Possession of smaller amounts will be primarily dealt with through ticketing and seizure. Morgan said that tough penalties for simple possession would be disproportionate to the level of responsibility a youth would have.
The penalties for an adult buying marijuana for a minor would be criminal, according to Morgan.
The province will also adopt the minimum federal standards for home growth, including a limit of four plants per household.
This is in addition to previously announced pot plans, including a zero-tolerance for drug-impaired driving and the ability for landlords to make rules regarding tenant use. This gives landlords the ability to limit possession, use and growth.
One big question that still needs to be answered is how much will cannabis cost. Makowsky says there will be a minimum price which will be determined by the SLGA.
“You want to find that spot where you can get rid of the black market, but you don’t want to make it so cheap as to incentivize or make it that much more available to particularly young people,” he said.

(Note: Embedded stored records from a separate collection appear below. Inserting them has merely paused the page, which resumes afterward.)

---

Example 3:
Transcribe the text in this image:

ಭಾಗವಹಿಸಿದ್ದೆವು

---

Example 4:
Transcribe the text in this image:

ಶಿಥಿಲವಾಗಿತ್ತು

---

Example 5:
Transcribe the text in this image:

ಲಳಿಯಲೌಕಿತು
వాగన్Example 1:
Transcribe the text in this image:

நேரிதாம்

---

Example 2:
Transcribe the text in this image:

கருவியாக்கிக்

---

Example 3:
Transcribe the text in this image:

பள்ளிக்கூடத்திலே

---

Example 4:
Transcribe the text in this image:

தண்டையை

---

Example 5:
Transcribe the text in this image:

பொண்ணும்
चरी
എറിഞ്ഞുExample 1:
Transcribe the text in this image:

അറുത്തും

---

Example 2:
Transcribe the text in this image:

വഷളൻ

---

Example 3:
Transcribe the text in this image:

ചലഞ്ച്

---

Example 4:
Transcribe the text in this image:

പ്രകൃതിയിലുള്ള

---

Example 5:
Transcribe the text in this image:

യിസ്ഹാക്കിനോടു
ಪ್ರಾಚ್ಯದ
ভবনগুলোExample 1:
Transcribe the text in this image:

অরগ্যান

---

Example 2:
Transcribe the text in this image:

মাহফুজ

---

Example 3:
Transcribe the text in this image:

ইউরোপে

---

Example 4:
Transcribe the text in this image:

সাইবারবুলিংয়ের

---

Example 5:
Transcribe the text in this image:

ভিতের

The minister added that Saskatchewan will be looking at what other provinces are doing for the price. Retailers will have the flexibility to see what works for their stores on top of federal and provincial taxes.

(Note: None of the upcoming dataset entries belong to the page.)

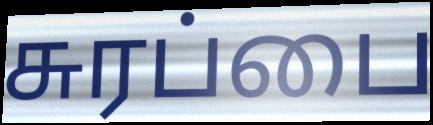
சுரப்பை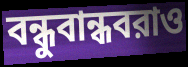
বন্ধুবান্ধবরাওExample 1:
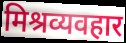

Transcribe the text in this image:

मिश्रव्यवहार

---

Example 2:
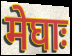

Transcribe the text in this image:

मेघाः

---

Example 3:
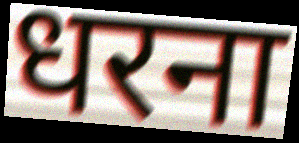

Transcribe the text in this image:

धरना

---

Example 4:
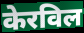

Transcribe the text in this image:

केरविल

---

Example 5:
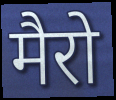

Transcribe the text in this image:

मैरोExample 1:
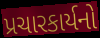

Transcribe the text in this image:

પ્રચારકાર્યનો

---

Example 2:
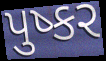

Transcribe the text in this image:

પુષ્કર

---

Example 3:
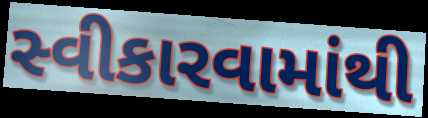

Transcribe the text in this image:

સ્વીકારવામાંથી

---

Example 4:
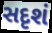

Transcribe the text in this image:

સદૃશં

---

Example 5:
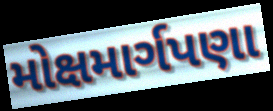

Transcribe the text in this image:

મોક્ષમાર્ગપણા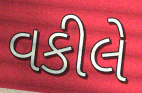
વકીલેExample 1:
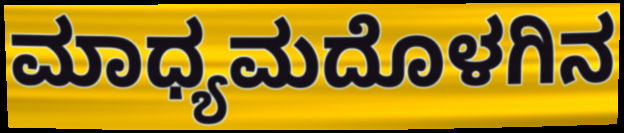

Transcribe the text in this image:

ಮಾಧ್ಯಮದೊಳಗಿನ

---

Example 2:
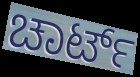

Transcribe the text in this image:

ಚಾರ್ಟ್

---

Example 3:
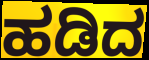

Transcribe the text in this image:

ಹಡಿದ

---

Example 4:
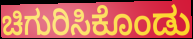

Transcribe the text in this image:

ಚಿಗುರಿಸಿಕೊಂಡು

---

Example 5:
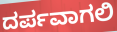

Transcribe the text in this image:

ದರ್ಪವಾಗಲಿ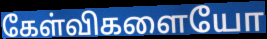
கேள்விகளையோ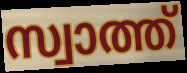
സ്വാത്ത്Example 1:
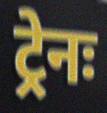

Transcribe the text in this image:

ट्रेनः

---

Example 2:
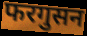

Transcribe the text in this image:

फरगुसन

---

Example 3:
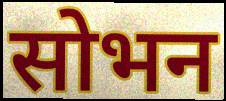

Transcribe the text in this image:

सोभन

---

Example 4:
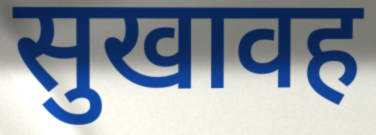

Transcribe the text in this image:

सुखावह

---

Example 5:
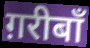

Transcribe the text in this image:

ग़रीबाँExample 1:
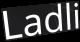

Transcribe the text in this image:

Ladli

“With a social or a minimum price we don’t want to have loss leaders where it becomes very cheap, as I mentioned earlier, to attract youth and to normalize it,” Makowsky said.
The SLGA is currently in the process of selecting retail permits for standalone cannabis stores. The SLGA has put out a Request for Proposal (RFP) for parties interested in a retail permit. The deadline to respond to the RFP is April 10.
Once the RFP process is complete, the permits will be doled out in a random lottery.
Justice critic Nicole Sarauer is worried that a financial stress test included in the RFP process will exclude smaller businesses from potentially getting into the recreational marijuana market.
The SLGA has 51 retail permits available spread across 32 communities. The three eligible First Nations communities have been given an extension on whether or not they want to have pot shops at this time.
Makowsky says there will be future opportunities for communities that do not have permits to apply.
As for tax revenue, the province will not be including revenue in expenditures in the upcoming budget. Morgan says the province doesn’t have enough information for those projections yet, and this first year will be a test of sorts. The province does not see marijuana as a new source of revenue, but instead will be looking for cost recovery.
That’s a strategy that does not sit well with Sarauer.
“It seems silly. I think this is going to be a big financial concern on both sides, revenue and expenditure. We’re hearing a lot of that from municipalities in particular who are arguing, and rightfully so, that the enforcement issues and side issues will fall at their feet.”
For example, the Regina Police Service estimates legalized marijuana will cost them $1.2 million in training and equipment costs. Currently, it costs approximately $15,000 to send an officer for Drug Recognition Expert (DRE) training in the southern United States. Regina Police Chief Evan Bray wants to add 30 more DRE officers.
Morgan says that DRE officers are essential to impaired driving enforcement across the province, and wants to bring DRE training to Saskatchewan through Police College.
“We certainly want to watch what the cost of operations are. We bare a significant cost of the policing in the province right now, but we’ll certainly want to work out way through that with the municipalities,” Morgan said.
Saskatchewan is the final province to put forward a full pot plan.
“Frankly it’s taken too long to get to this point,” Sarauer said. “Prospective business owners have been frustrated with how long it’s been taking, how little details we’ve received. I’m glad we’ve finally received it, but it’s been way too long.”
The federal government plans to legalize recreational cannabis use by July 1, 2018. However, that date will likely be delayed as the bill is currently held up in the Senate.